Jecenia Grant said he had kids. She said her boyfriend was originally from San Diego, and had told her he loved BMX bikes and used to compete in the sport when he was younger. Asked how he had come to live in the tunnels, she declined to get specific but said he was “damn near a felon.”

“Don’t get me wrong, he had his issues, but he was an amazing person,” she said.

There have been several high-profile investigations into the slayings of homeless people in Las Vegas in the past few years. Killings of the homeless are the most difficult to solve, Metro homicide Lt. Jason Johansson said in late 2022.

In early January, police announced that Christopher Martell, 33, would face a third open murder charge in connection with the stabbing deaths of three homeless people near UNLV.

In 2017, Shane Schindler was sentenced to eight to 20 years in prison after he attacked a mannequin with a hammer. Metro police had staged the dummy in the same area where two homeless men were fatally bludgeoned while sleeping.

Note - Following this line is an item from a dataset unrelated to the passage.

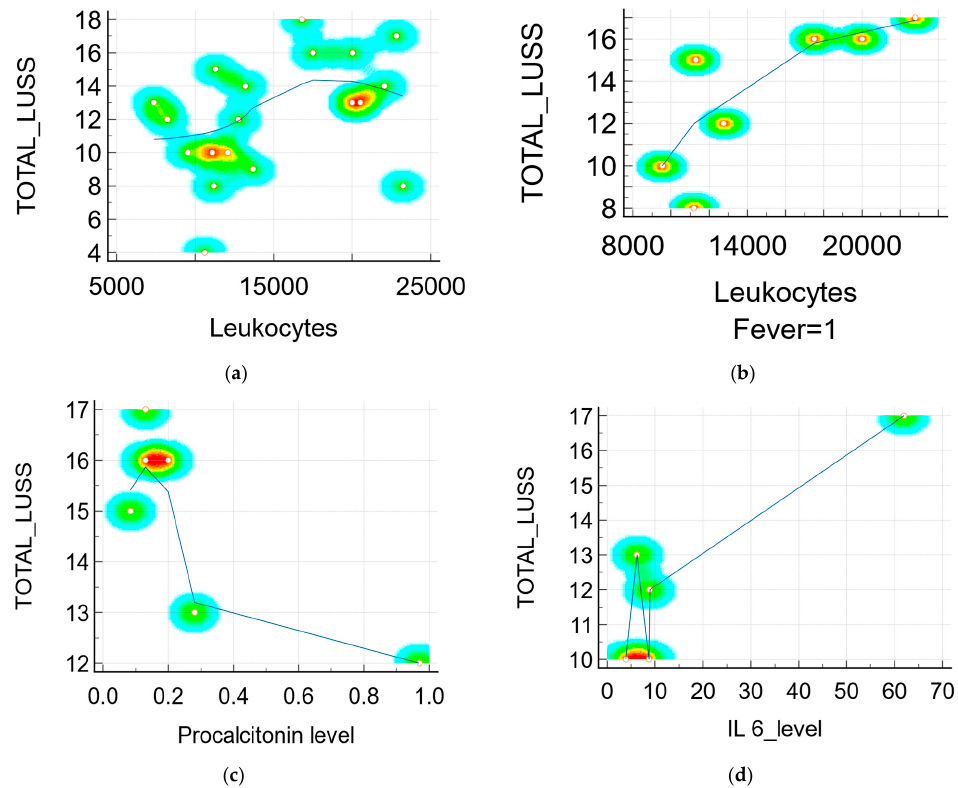
Figure 7. Scatter diagram with a heat map of correlation between LUSS and O 2 saturation. 4. Discussion The neonates included in the study developed an asymptomatic, mild, or moderate form, without the need for orotracheal intubation due to SARS-CoV 2 infection. In accordance with Musolino et al. and Smargiassi et al., the importance of LUS is demonstrated in differentiating mild and moderate forms of COVID-19 pneumonia in children, due to the fact that children with mild forms mostly have a normal LUS pattern with no pathological findings [23,24]. The severity of the admitted cases has been reduced when compared to other similar studies that describe the need for intubation and even death among newborns with COVID-19 pneumonia [25]. This fact is also confirmed by our study results: a higher mean birth weight (2936.84 g vs. 2394 g), the percentage of preterm births was lower (10.52% vs. 41%), the mean of APGAR score was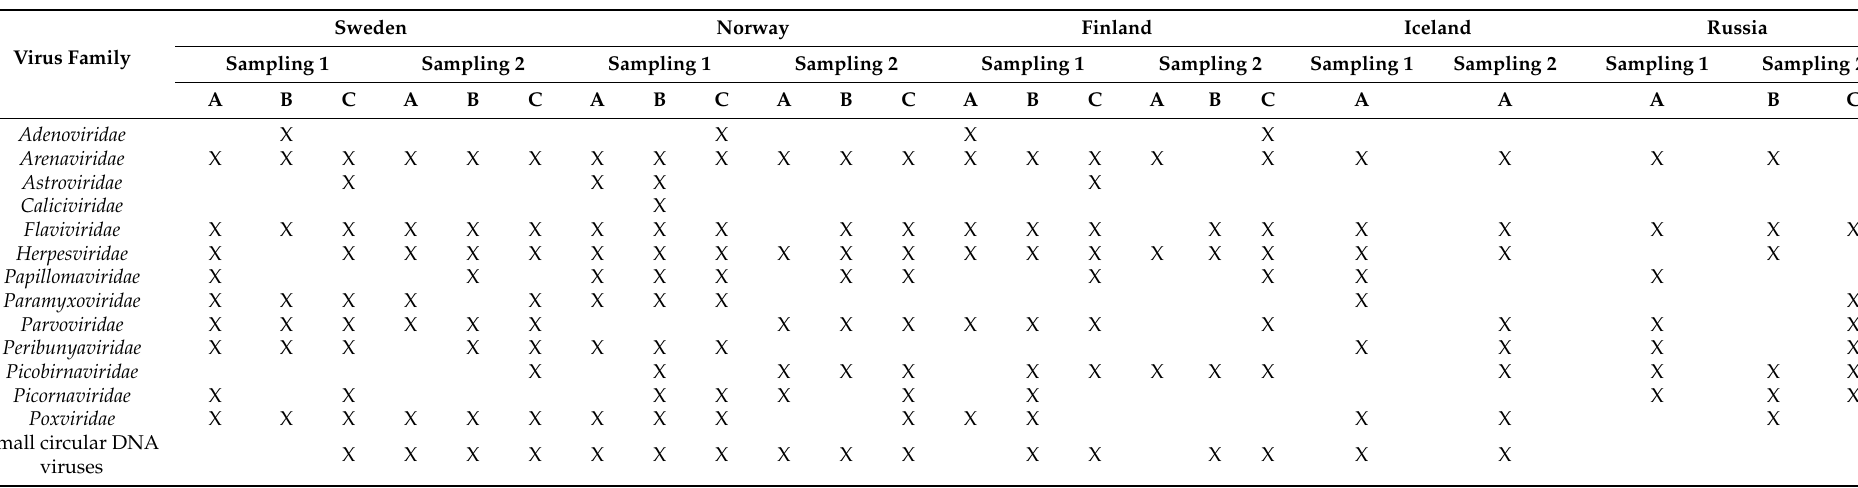
Table 4. Summary of regions with positive nasal and/or rectal swab pools (X) for viruses from selected viral families. Nasal and rectal swabs were collected from three different semi-domesticated reindeer herds in Finland, Norway, and Sweden (regions A, B, and C) and from wild reindeer in Iceland (region A) in in two consecutive sampling years (samplings 1 and 2). Nasal and rectal swabs were collected and pooled from one semi-domesticated reindeer herd in Yakutia, Russia, in 2016 (region A) and two different herds in 2019 (regions B and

Advocates for the homeless in Las Vegas were saddened to hear about the Monday slayings.

‘Just sad and shameful’

There are as many different causes as there are homeless people, said Merideth Spriggs, chief kindness officer for Caridad, a nonprofit charity that works to help homeless people. West Juhl of the ACLU of Nevada echoed a similar sentiment, that the homelessness situation in Las Vegas and Nevada is bad and is the result of many factors.

As such, so many different things need to happen to combat homelessness in Las Vegas and Nevada. These include affordable housing, supportive services, better access to health care including mental health care, among many other things, both Spriggs and Juhl said.

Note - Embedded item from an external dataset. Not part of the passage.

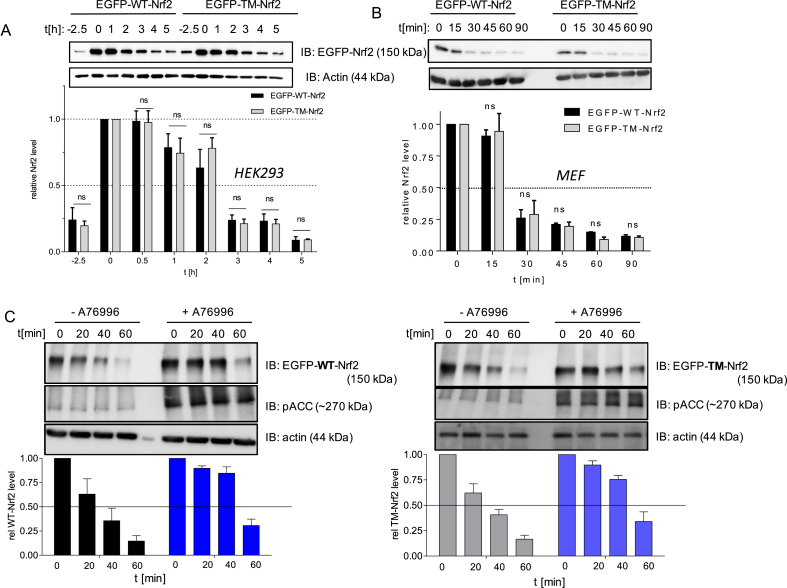
The identified AMPK-dependent phosphosites in Nrf2 do not markedly influence half-life of Nrf2 in wt cells. (A) HEK293 were transfected with EGFP-tagged WT or TM-Nrf2 expression plasmids and treated with MG132 (20 μM) for 2.5 h (t = −2.5 to 0) to accumulate Nrf2. After washout of MG132 the translation inhibitor cycloheximide (100 μM) was added (time point 0) for another incubation period of 1–5 h as indicated. Cell lysates were subjected to immunoblot analysis for EGFP-Nrf2 (via α-GFP antibody) or actin. Representative blot and compiled densitometric evaluations (below) for EGFP-Nrf2/actin (related to signal at t = 0) are depicted. (n ≥ 3, mean +SD, unpaired Student's t-test, two tailed, α = 0.05, *P < 0.05, ns: not significant). (B) Wt MEF were transfected with EGFP-tagged WT or TM-Nrf2 expression plasmids and treated with MG132 (10 μM) for 1 h to accumulate Nrf2. After washout, cycloheximide (30 μM) was added (time point 0) for the indicated periods of time. Cell lysates were subjected to immunoblot analysis for EGFP-Nrf2 (via α-GFP antibody) or actin. Representative blots and compiled densitometric evaluations (below) for EGFP-Nrf2/actin (related to signal at t = 0) are depicted. (n = 3, mean +SD, unpaired Student's t-test, two tailed, α = 0.05, *P < 0.05, ns: not significant).(C) Wt MEF were transfected with EGFP-tagged WT- or TM-Nrf2 expression plasmids and treated with MG132 (10 μM) and DMSO or A769662 (50 μM) for 1 h. After washout of MG132 the translation inhibitor cycloheximid (30 μM) was added (time point 0) in the presence of A769662 (50 μM) (+) or DMSO (−) for the indicated period of time. Cell lysates were subjected to immunoblot analysis for EGFP, pACC or actin. Representative blots and compiled densitometric evaluations for DMSO and A769662-treated cells (EGFP-WT- or EGFP-TM-Nrf2/actin, related to signal at t = 0) are depicted (n = 3, mean +SD).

“It’s definitely upsetting,” Spriggs said, adding that in her experience, the drainage tunnels are home to some “very violent” and chronically homeless people who struggle with various issues and live in a “wild west” environment.

“I don’t know if there’s a population that’s more vulnerable to violence and abuse,” said Juhl, who director of communications and campaigns for the ACLU of Nevada.

“It’s just sad and shameful,” Juhl added. “It’s really depressing to think that this is such an ongoing problem.”